SubVersion Stop 227: InfiniteSloth is: "Looking for repetitive drone-like compositions"

This thread was posted in the first week of June 2014 on Subvert Central - here's the link:

"Maybe sparse, but mostly a repetition of the same note or chord" Nic TVG, aka InfiniteSloth begins. It's an interesting subject this - there is an awful lot of drone about, but the trend in the last 5 years - 2009-2014,  has been to fragment structures of ambience into more abstract, yet paradoxically song-based compositions. Just look at how "And Their Refinement Of The Decline" from 2007, posted by me, by landmark artists Stars Of The Lid (Adam Wiltzie & Brian Mcbride) has become "a start" for this topic. As an expert in the ambient field I was humble enough to avoid including my own compositions, and also because they're not entirely drone-based. Yet artists all over have lost the holy grail of minimalism over time - just the other week for instance I was suggested to be "stretching ideas too thin" - I was changing stuff around quickly, not letting it time to ferment and develop potency. This pattern has scatter-gunned throughout the ambient, drone and contemporary classical mecca, and no one no longer stands for a specfic style of drone.

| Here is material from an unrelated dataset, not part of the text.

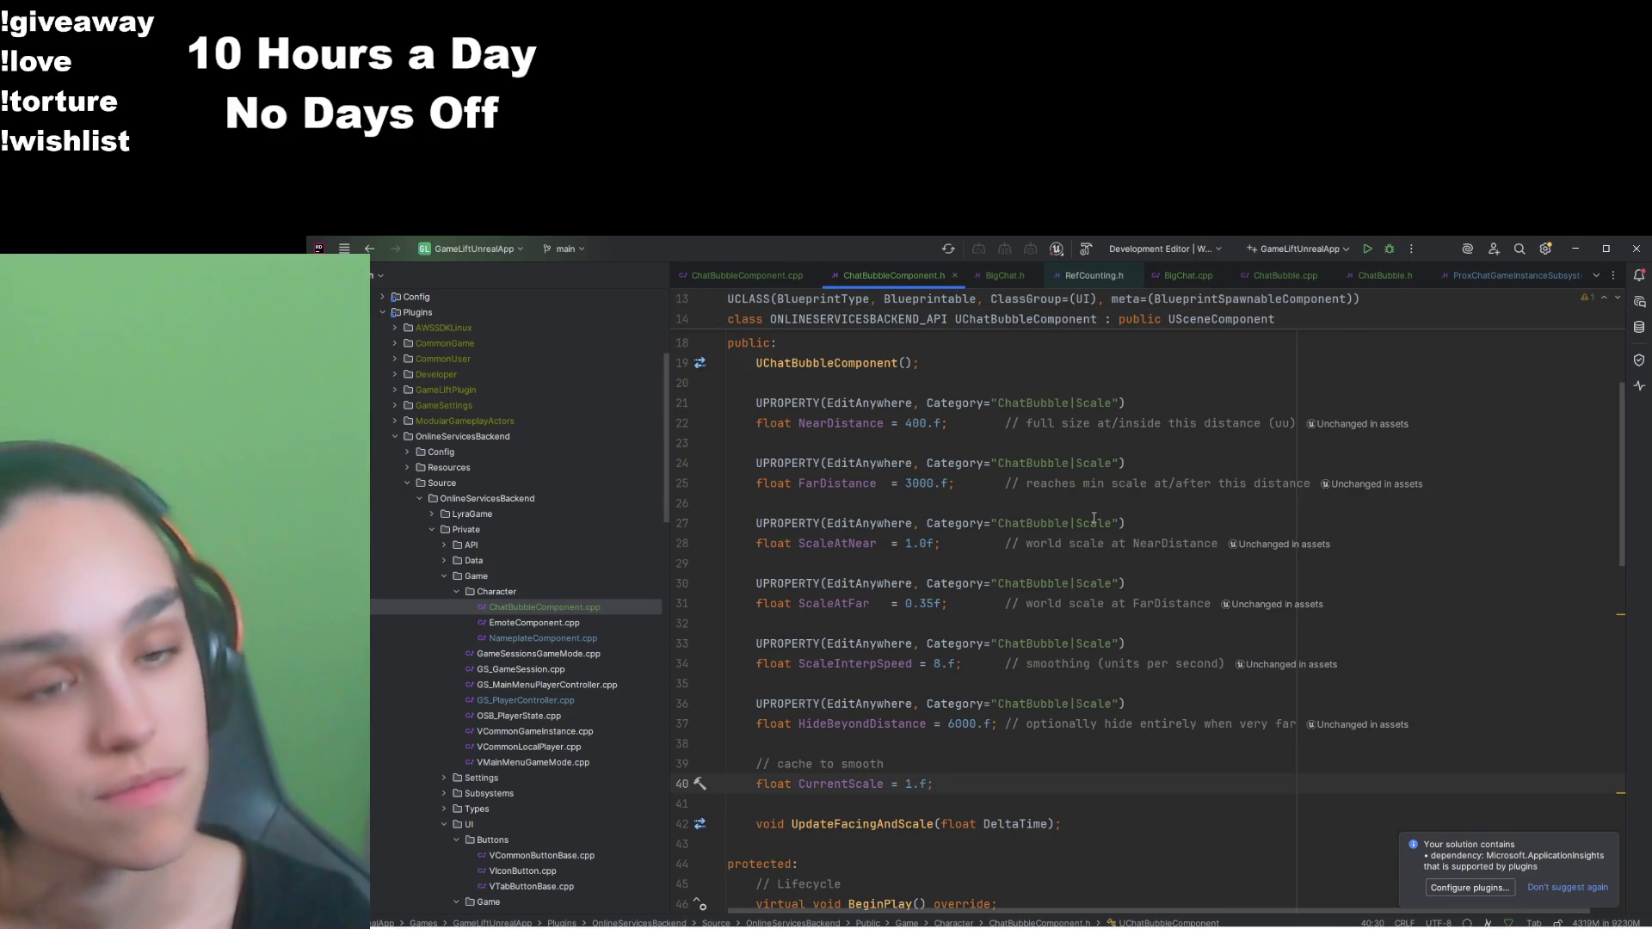
pyautogui.click(1380, 275)
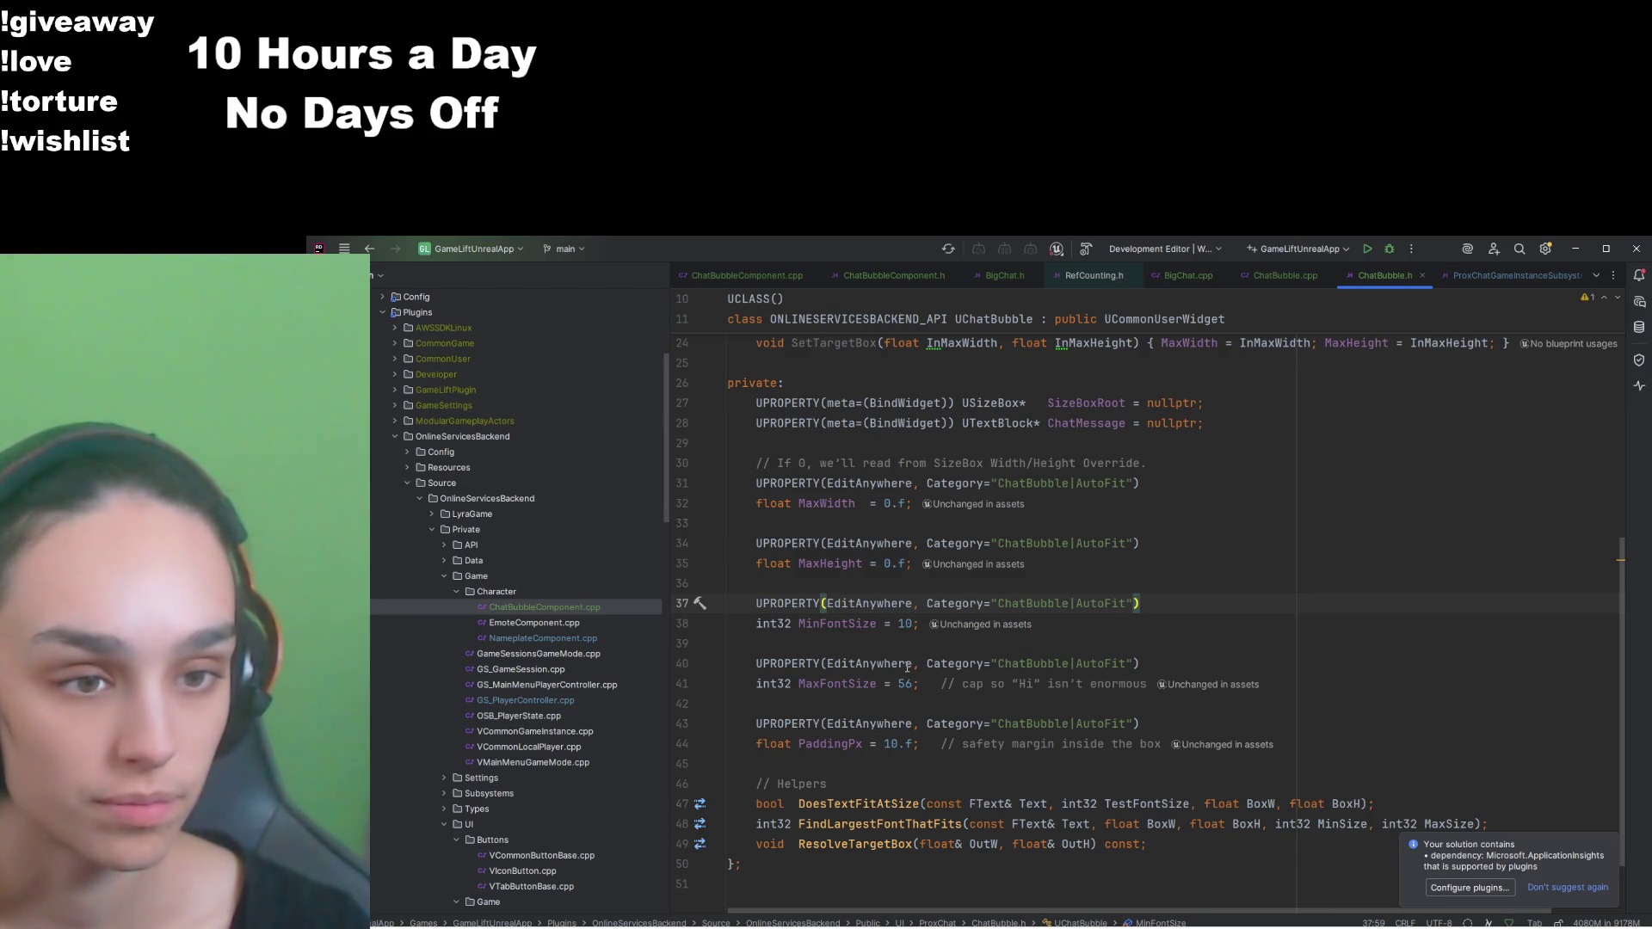
pyautogui.click(910, 623)
pyautogui.press('BackSpace')
pyautogui.write('5')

Drone being what constitutes ambience in all music, it's all in the feedback for starters. So I thought: "you want ultra minimal? Try some Paul Bradley then". Here's the link to one of the best minimal drone LPs out there, as recommended by Dave at Low Light Mixes:

Nic said he wanted stuff like this, so hopefully more contributions from far and wide will follow. :)

"If the first 50 seconds of Greg Haines - Snow Airport were looped for several minutes, but played by a human and not synthetically looped. That's what I'm on the hunt for."

Statto references lauded composers Eliane Radigue and Pauline Oliveros. "Naphta posted a video of Eliane Radigue on June 2nd (on Facebook), which was the first I had heard of her.

Eliane Radigue - French
Pauline Oliveros - American
Daphne Oram - British

...and all composing from the 50s on." states Nic. 

The post by cube references long-time industrialists Coil (Peter Christopherson passed away in 2010) with a video for the LP "Time Machines". I haven't heard this yet but I loved "Musik 2 Play In The Dark". He also posts one of his own tracks as ennui (I have a download of his "Mindstate Disposition").